MicrosoftDocs / azure-docs

Open source documentation of Microsoft Azure
https://docs.microsoft.com/azure
Creative Commons Attribution 4.0 International
10.29k stars 21.48k forks source link

Higher frequency / fidelity of viseme events. #105803

Closed RealtimeGraphX closed 1 year ago

RealtimeGraphX commented 1 year ago

The text-to-visemes functionality is quite accurate for the first 1-2 seconds and then decreases significantly in quality. Viseme events then only occur 2-3 times per second. This results in very low quality blendshapes animation on a 3D character for example. Is there any way to increase the quality of viseme data? VisemeDataExample.pdf


Document Details

Do not edit this section. It is required for learn.microsoft.com ➟ GitHub issue linking.

YashikaTyagii commented 1 year ago

@RealtimeGraphX Thanks for your feedback! We will investigate and update as appropriate.

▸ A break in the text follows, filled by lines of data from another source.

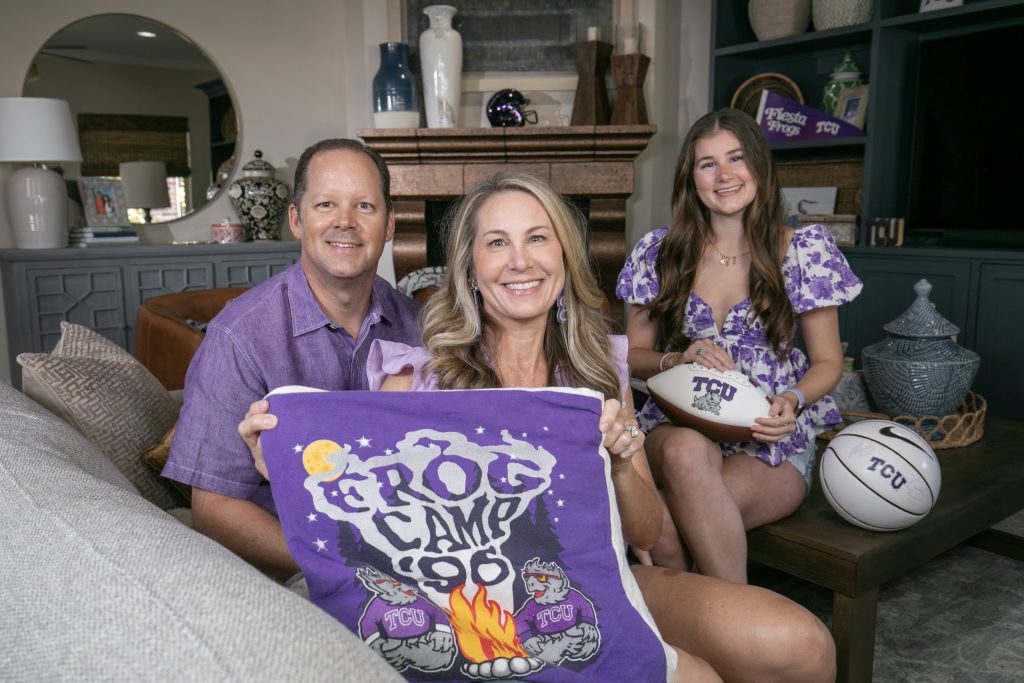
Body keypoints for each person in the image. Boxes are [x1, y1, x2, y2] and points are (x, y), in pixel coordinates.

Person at [242, 172, 836, 682]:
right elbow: (365, 527)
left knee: (803, 644)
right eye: (497, 243)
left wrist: (627, 460)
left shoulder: (597, 371)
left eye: (537, 238)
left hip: (598, 580)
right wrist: (282, 467)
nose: (520, 260)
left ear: (563, 255)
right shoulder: (415, 377)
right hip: (469, 611)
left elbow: (646, 530)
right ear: (471, 267)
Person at [617, 108, 863, 583]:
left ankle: (697, 624)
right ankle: (738, 628)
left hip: (768, 441)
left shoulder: (804, 250)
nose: (724, 175)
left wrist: (792, 400)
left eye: (736, 158)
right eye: (708, 164)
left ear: (760, 167)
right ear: (692, 178)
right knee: (687, 454)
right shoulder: (659, 253)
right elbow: (632, 358)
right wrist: (678, 357)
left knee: (666, 521)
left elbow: (829, 362)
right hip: (679, 424)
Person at [163, 138, 421, 582]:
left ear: (390, 224)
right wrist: (343, 571)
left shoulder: (422, 326)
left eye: (364, 206)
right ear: (296, 220)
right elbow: (213, 510)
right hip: (296, 569)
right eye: (325, 204)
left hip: (413, 558)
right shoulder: (238, 338)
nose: (345, 222)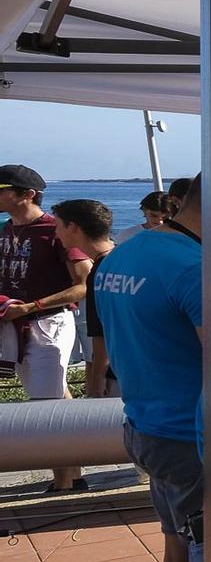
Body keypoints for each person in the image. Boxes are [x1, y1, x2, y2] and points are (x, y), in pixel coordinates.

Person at [92, 176, 206, 562]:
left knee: (178, 557)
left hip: (146, 426)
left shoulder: (123, 254)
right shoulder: (196, 268)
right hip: (191, 438)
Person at [0, 164, 93, 494]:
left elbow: (84, 282)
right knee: (56, 396)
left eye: (2, 188)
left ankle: (63, 485)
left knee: (46, 407)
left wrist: (32, 307)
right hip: (16, 325)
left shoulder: (55, 230)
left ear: (26, 194)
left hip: (47, 323)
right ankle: (76, 474)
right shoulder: (5, 230)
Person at [51, 199, 118, 399]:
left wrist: (97, 379)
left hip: (118, 374)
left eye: (58, 226)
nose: (56, 233)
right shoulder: (122, 257)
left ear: (73, 227)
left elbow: (102, 331)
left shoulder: (101, 270)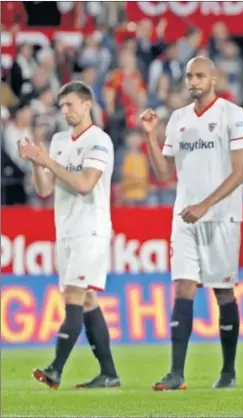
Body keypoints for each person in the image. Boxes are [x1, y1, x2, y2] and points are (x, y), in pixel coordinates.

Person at [139, 56, 243, 391]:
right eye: (189, 76)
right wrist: (150, 137)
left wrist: (206, 204)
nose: (193, 82)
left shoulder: (232, 114)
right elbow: (163, 172)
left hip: (221, 216)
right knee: (183, 287)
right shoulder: (177, 119)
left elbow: (241, 170)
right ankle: (176, 373)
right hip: (184, 217)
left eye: (200, 75)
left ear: (213, 78)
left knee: (223, 291)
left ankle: (228, 371)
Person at [19, 81, 120, 389]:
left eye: (71, 105)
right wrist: (37, 164)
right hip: (65, 229)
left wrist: (48, 161)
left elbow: (85, 184)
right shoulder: (60, 140)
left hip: (91, 227)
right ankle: (109, 374)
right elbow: (45, 189)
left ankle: (55, 369)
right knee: (87, 299)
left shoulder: (99, 141)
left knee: (72, 295)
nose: (66, 111)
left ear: (87, 105)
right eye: (62, 106)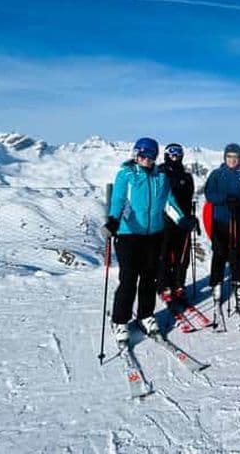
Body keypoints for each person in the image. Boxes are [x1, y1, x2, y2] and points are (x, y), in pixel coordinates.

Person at [102, 137, 198, 345]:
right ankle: (120, 320)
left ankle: (145, 315)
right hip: (129, 235)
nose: (147, 159)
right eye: (143, 155)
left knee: (149, 279)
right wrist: (113, 221)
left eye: (151, 156)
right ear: (136, 154)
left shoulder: (160, 177)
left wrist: (182, 219)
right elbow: (118, 201)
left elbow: (169, 202)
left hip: (154, 235)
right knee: (128, 280)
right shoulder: (126, 174)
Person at [204, 143, 240, 330]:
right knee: (218, 254)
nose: (232, 160)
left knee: (236, 255)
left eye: (236, 157)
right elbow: (209, 193)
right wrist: (224, 199)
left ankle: (239, 290)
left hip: (237, 221)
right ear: (225, 157)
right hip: (220, 221)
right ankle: (216, 288)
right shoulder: (217, 174)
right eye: (229, 157)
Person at [158, 143, 197, 305]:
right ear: (167, 155)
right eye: (172, 155)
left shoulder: (186, 176)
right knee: (165, 253)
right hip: (165, 219)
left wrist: (191, 217)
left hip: (184, 220)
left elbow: (189, 197)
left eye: (178, 155)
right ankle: (164, 285)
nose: (175, 158)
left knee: (182, 254)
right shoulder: (160, 172)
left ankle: (179, 285)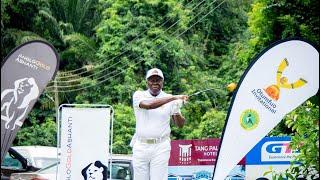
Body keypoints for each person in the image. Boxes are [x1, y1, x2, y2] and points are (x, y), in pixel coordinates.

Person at [130, 68, 188, 180]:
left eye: (158, 80)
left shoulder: (169, 98)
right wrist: (174, 98)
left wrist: (176, 109)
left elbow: (180, 125)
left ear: (163, 82)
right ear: (147, 82)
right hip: (141, 145)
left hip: (161, 146)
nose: (155, 82)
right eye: (152, 80)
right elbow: (149, 105)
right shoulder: (139, 95)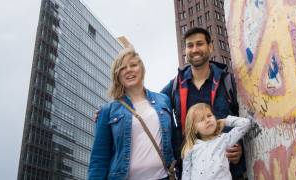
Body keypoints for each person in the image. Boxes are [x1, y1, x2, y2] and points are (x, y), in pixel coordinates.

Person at [161, 27, 246, 178]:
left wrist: (242, 149)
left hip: (229, 173)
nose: (194, 49)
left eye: (199, 44)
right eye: (190, 45)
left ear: (210, 47)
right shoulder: (175, 85)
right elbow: (155, 107)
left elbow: (247, 118)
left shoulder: (228, 81)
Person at [88, 47, 176, 180]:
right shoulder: (108, 111)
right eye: (123, 68)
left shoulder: (163, 100)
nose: (128, 70)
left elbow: (175, 141)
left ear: (142, 69)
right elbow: (99, 158)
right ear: (117, 75)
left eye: (133, 65)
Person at [180, 103, 252, 180]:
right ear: (194, 129)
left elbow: (245, 123)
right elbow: (186, 175)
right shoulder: (190, 148)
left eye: (209, 116)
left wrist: (225, 121)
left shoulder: (224, 139)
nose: (207, 120)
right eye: (201, 119)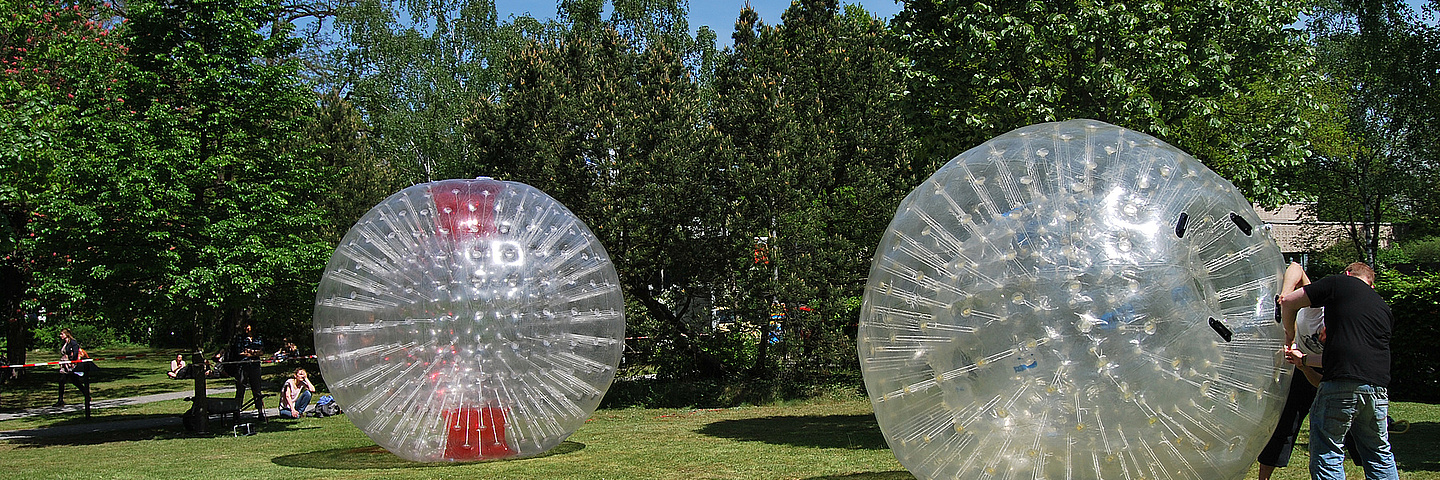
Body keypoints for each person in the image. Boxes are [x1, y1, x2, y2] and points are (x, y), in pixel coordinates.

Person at [1281, 261, 1397, 480]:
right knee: (1378, 452)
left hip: (1340, 385)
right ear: (1371, 285)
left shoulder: (1338, 283)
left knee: (1328, 450)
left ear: (1347, 273)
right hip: (1377, 389)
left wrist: (1290, 335)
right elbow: (1349, 355)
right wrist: (1304, 361)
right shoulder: (1383, 308)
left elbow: (1288, 301)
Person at [1256, 262, 1326, 479]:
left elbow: (1319, 382)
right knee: (1285, 424)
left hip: (1320, 374)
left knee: (1331, 430)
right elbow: (1296, 266)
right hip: (1299, 368)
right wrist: (1286, 296)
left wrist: (1303, 365)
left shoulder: (1347, 336)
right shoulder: (1318, 309)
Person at [229, 322, 266, 421]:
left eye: (248, 326)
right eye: (245, 327)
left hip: (255, 366)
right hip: (243, 366)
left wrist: (251, 352)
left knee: (257, 390)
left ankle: (260, 412)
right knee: (241, 389)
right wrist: (253, 352)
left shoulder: (258, 338)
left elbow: (261, 351)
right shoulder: (240, 338)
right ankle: (237, 412)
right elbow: (240, 352)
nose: (246, 329)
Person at [54, 328, 92, 417]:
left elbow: (75, 353)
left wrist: (73, 362)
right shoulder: (66, 343)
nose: (61, 336)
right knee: (61, 381)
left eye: (62, 334)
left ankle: (87, 395)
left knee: (75, 382)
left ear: (66, 334)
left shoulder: (73, 342)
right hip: (64, 365)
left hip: (70, 365)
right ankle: (60, 400)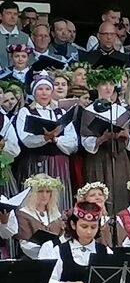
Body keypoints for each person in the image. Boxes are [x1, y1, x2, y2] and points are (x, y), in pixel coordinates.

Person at [16, 72, 77, 210]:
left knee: (59, 200)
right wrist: (44, 138)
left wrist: (55, 139)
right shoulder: (26, 112)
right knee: (36, 199)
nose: (44, 93)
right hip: (35, 161)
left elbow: (73, 143)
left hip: (59, 163)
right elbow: (25, 139)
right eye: (40, 89)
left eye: (47, 89)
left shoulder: (60, 112)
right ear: (34, 92)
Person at [82, 67, 130, 212]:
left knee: (120, 194)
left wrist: (125, 136)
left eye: (111, 84)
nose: (108, 88)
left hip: (119, 156)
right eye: (104, 84)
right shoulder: (89, 111)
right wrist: (102, 138)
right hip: (99, 157)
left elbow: (129, 141)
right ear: (97, 87)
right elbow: (85, 140)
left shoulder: (121, 110)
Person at [0, 1, 33, 68]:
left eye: (15, 14)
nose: (12, 17)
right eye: (9, 13)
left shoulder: (25, 37)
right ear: (0, 16)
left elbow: (31, 60)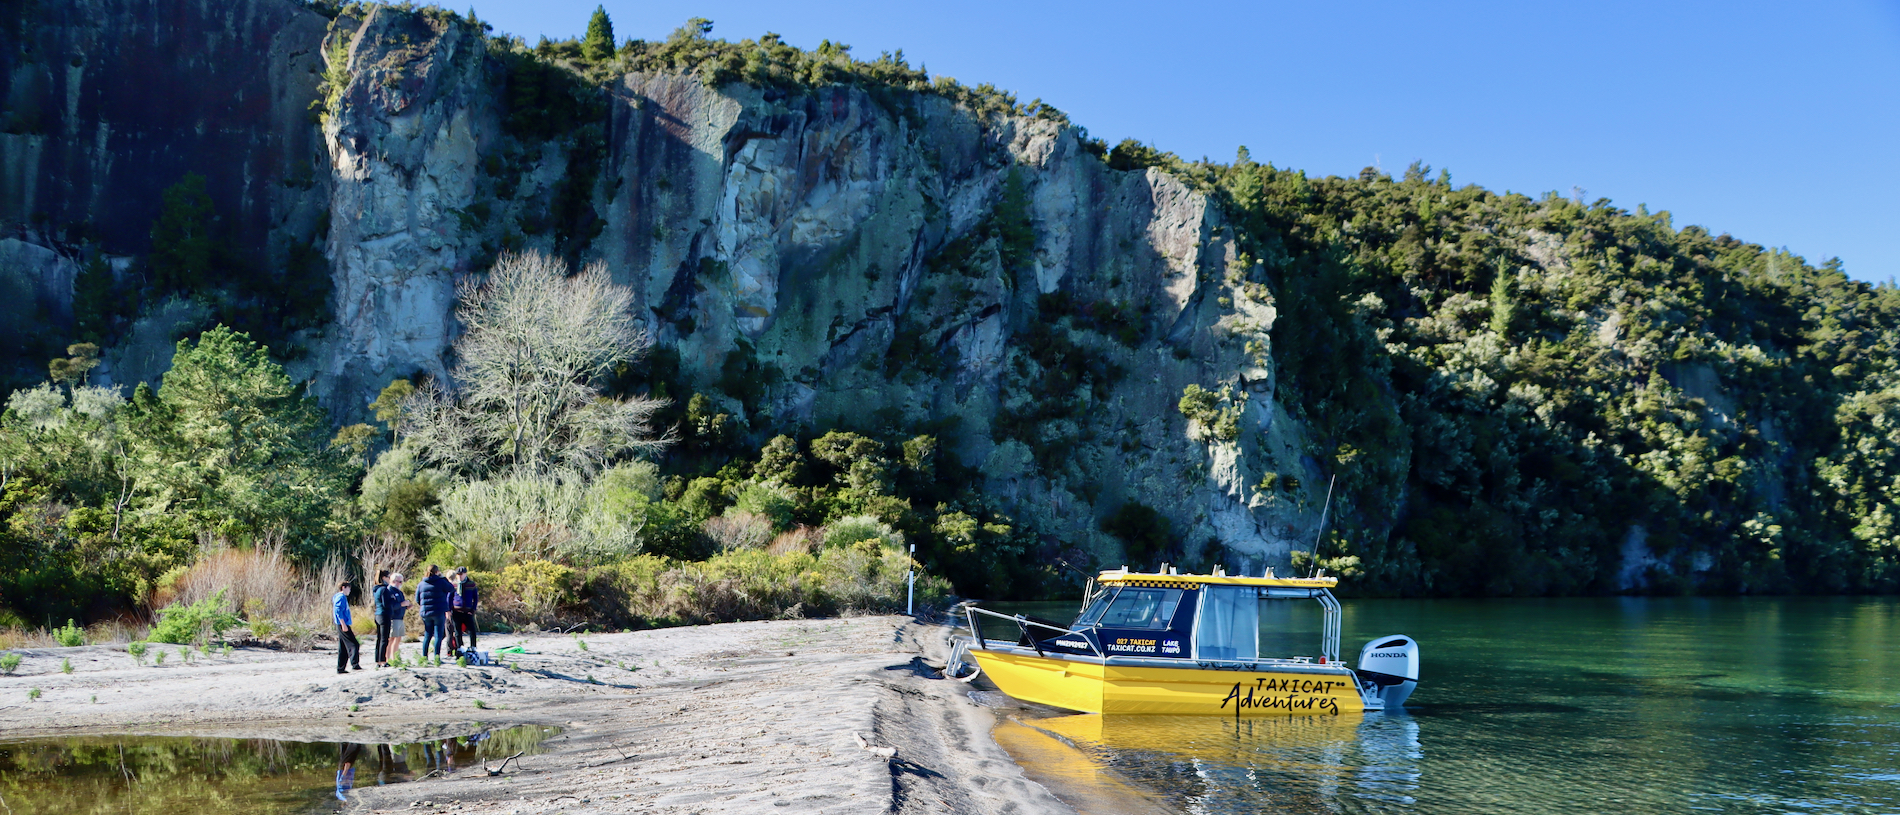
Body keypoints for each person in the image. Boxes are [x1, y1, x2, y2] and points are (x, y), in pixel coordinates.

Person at [416, 565, 455, 662]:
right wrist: (443, 578)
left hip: (425, 612)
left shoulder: (421, 583)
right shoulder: (441, 581)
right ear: (437, 572)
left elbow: (417, 599)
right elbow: (451, 588)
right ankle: (436, 657)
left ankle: (424, 657)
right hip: (438, 611)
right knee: (438, 635)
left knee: (427, 635)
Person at [333, 580, 361, 674]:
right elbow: (338, 611)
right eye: (349, 588)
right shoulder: (341, 597)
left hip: (343, 623)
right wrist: (343, 624)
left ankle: (340, 668)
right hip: (342, 624)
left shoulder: (340, 597)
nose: (350, 590)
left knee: (343, 647)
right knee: (354, 644)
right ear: (343, 587)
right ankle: (355, 664)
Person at [450, 566, 479, 653]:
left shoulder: (471, 584)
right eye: (458, 574)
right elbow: (449, 597)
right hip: (456, 611)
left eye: (461, 574)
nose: (459, 576)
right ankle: (459, 648)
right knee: (457, 631)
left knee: (472, 630)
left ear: (465, 574)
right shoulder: (453, 584)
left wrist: (473, 609)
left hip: (468, 611)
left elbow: (475, 597)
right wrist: (450, 609)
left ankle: (473, 647)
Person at [382, 573, 409, 664]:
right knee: (391, 639)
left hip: (400, 618)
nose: (401, 583)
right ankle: (388, 659)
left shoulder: (399, 592)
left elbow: (400, 604)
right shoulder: (389, 591)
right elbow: (390, 606)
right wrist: (402, 604)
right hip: (393, 618)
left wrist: (406, 606)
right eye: (400, 581)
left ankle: (395, 658)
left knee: (398, 639)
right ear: (393, 581)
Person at [370, 570, 391, 668]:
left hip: (377, 614)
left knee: (379, 639)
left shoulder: (376, 589)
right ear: (383, 577)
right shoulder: (384, 589)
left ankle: (377, 660)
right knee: (384, 639)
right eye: (388, 577)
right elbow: (386, 604)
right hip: (384, 615)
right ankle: (382, 660)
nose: (389, 579)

RamanathanChinnappan-MSFT commented 1 year ago

@RealtimeGraphX

The quality of viseme data depends on the quality of the speech synthesis. The Speech SDK supports viseme events during speech synthesis, which represent key poses in observed speech, such as the position of the lips, jaw, and tongue when producing a particular phoneme. The Speech SDK provides viseme events with viseme ID, Scalable Vector Graphics (SVG), or blend shapes.The overall workflow of viseme is depicted in the following flowchart.

You can use the viseme events to animate your avatar using a 2D or 3D rendering engine. The Speech SDK provides viseme events with viseme ID, Scalable Vector Graphics (SVG), or blend shapes. The viseme events include a series of frames in the Animation SDK property.These are grouped to best align the facial positions with the audio.Your 3D engine should render each group of BlendShapes frames immediately before the corresponding audio chunk.The FrameIndex value indicates how many frames preceded the current list of frames.

If you want to increase the quality of viseme data, you can try to improve the quality of the speech synthesis. You can also try to use a higher quality audio configuration.

Please Note, GitHub forum is dedicated for docs related issues. For any technical queries or clarifications, we encourage to utilise Microsoft Q & A platform. Kindly raise your query on Microsoft Q&A Platform

RealtimeGraphX commented 1 year ago

Thanks a lot for your answer. I now posted a question on the Q&A Platform.

RamanathanChinnappan-MSFT commented 1 year ago

@RealtimeGraphX

We are going to close this thread but if there are any further questions regarding the documentation, please tag me in your reply and we will be happy to continue the conversation.